EXCERPT TO READ.
++++++++++
And here’s the song “Hope Gets Harder” by Martha, who have not much to do with musical theatre at all, that gave me the title for this piece.
September 2024 - Feelings
A pair of pink-covered feminist non-fiction bookd this month! Beginning with Miki Berenyi’s memoir Fingers Crossed which is not available in Canada (sorry!) but which is worth tracking down if you’re interested because it absolutely blew my mind. My friend Megan brought it back from their trip to Scotland as a birthday gift for me, and that was just such a stellar friend move. Berenyi, for the uninitiated, was the lead singer of the British band Lush who received more than their fair share of brutal criticism and pre-internet trolling as they gained popularity in the 90s. I had no idea about all that until I read this book. My only knowledge of the band came from listening to their albums as a high schooler, and thinking that the Berenyi was the coolest looking person I’d ever seen. In this book, not only does she give a fascinating and detailed account of her time in the band, she also tells the story of her childhood which was at times harrowing. In both halves of the book she does a fantastic job of chronicling the complexity of both childhood and a career in music, resisting the temptation to paint people as all evil or all good. This is a refreshing, brutally honest, well-written book.
The Time of My Life by Andrea Warner is the latest in ECW press’s Pop Classics series and is focused on the story of Dirty Dancing. This was an immediate must-read for me, since the movie came out when I was an impressionable, suburban tween and was where I first learned about both classism and abortion. A real one-two-punch of enlightenment. Warner covers every possible aspect of the movie in this slim volume, imparting fascinating stories about how a movie like this even got made in the first place (seems that all that horny dancing really took the edge off the whole abortion sub plot). She also ranks the songs on the soundtrack with an admirable amount of detail, and discusses the movie’s lasting influence on culture. Absolutely worth reading if you’re a fan of the movie.
My own book, Make Me a Mixtape comes out in ONE MONTH, and is currently available for pre-order at whatever bookstore you enjoy hanging out in. You can also request copies on NetGalley for review if you do that sort of thing, and/or add it on Goodreads.
Thanks for reading! See you next month.
J.W.
Instagram : @JenniferWhitefordWrites
Theatre Kid Moms Unite! I loved this. My kiddo (she just turned 13) is also a theatre kid, and my musical theatre knowledge has gone from vaguely being aware of Cats and Chicago to knowing all the songs to multiple shows by heart. I'm so glad my kid gets to be a part of this safe, welcoming, joyful, relentlessly enthusiastic community. I really feel like it encompasses the best of humanity. I'm so enjoying falling in love with this world alongside her and cheering her on as she auditions for a role in her first show. This broadway sing along night sounds AMAZING.
++++++++++
WHAT THE TASK REQUIRES. Reproduce the newsletter excerpt word for word, from "My own book, Make" up to and including "it on Goodreads.". You can disregard the material that comes next.
++++++++++
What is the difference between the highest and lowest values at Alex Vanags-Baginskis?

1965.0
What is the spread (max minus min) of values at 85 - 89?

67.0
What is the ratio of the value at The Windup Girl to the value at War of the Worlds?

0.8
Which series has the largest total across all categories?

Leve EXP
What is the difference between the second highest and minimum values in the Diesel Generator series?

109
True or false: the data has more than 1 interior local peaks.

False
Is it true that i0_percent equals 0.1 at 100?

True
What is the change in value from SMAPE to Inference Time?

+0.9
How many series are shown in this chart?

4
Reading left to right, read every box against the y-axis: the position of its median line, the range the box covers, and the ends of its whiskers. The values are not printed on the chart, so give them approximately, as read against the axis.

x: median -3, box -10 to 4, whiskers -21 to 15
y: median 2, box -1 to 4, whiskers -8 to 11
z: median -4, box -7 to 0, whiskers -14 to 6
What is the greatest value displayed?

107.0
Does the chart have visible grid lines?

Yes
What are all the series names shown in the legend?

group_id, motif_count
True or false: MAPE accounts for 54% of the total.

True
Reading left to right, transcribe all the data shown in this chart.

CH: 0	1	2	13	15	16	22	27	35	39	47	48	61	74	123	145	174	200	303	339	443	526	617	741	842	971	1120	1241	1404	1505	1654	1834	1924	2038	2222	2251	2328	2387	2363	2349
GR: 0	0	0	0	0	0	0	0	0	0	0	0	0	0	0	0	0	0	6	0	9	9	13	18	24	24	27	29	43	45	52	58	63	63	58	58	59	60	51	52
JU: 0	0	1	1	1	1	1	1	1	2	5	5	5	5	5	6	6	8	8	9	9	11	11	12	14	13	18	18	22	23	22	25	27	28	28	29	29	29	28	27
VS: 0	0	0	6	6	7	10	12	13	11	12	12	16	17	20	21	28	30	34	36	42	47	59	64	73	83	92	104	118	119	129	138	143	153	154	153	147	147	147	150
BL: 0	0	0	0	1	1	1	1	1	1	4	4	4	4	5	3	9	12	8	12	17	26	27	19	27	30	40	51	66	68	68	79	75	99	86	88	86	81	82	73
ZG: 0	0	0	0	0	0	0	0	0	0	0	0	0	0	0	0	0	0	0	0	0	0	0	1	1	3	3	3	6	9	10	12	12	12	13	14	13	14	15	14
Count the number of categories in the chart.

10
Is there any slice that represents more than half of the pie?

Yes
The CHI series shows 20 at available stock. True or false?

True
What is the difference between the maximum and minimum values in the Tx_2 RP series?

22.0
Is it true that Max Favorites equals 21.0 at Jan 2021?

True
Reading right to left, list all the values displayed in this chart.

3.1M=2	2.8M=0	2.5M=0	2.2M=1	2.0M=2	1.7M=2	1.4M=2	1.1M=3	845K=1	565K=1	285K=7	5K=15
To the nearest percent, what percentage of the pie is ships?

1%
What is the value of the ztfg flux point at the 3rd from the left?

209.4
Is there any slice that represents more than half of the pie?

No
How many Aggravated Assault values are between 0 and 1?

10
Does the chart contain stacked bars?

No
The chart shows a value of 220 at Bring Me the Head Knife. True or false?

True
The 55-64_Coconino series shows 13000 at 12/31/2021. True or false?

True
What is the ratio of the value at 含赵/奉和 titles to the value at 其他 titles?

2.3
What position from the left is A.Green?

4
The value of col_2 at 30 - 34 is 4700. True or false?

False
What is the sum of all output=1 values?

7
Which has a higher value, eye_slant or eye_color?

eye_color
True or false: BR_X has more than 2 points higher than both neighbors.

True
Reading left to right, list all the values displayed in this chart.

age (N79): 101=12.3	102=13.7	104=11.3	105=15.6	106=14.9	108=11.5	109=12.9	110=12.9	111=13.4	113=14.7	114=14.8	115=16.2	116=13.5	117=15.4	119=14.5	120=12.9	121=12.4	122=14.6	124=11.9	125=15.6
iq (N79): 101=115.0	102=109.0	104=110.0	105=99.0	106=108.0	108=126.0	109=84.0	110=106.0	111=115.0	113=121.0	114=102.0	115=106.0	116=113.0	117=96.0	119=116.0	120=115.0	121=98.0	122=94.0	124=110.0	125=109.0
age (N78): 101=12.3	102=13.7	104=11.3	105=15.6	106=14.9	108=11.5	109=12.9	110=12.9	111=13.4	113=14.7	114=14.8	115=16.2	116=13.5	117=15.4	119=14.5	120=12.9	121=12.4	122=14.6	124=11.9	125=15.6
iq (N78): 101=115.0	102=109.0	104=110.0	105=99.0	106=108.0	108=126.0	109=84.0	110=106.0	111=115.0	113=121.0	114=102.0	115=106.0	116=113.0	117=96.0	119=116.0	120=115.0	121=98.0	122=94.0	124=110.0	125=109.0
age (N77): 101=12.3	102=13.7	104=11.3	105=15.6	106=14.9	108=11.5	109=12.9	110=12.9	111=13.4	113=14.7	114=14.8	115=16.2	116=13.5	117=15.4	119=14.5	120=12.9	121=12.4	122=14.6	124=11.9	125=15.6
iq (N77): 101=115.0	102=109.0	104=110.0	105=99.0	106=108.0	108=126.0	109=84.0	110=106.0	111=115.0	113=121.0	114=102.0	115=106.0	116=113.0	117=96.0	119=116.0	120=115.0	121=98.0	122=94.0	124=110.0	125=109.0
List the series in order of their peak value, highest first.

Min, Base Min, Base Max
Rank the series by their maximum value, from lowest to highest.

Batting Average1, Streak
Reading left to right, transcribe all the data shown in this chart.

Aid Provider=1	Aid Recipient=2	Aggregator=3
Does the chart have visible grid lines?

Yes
++++++++++
RESULT.
My own book, Make Me a Mixtape comes out in ONE MONTH, and is currently available for pre-order at whatever bookstore you enjoy hanging out in. You can also request copies on NetGalley for review if you do that sort of thing, and/or add it on Goodreads.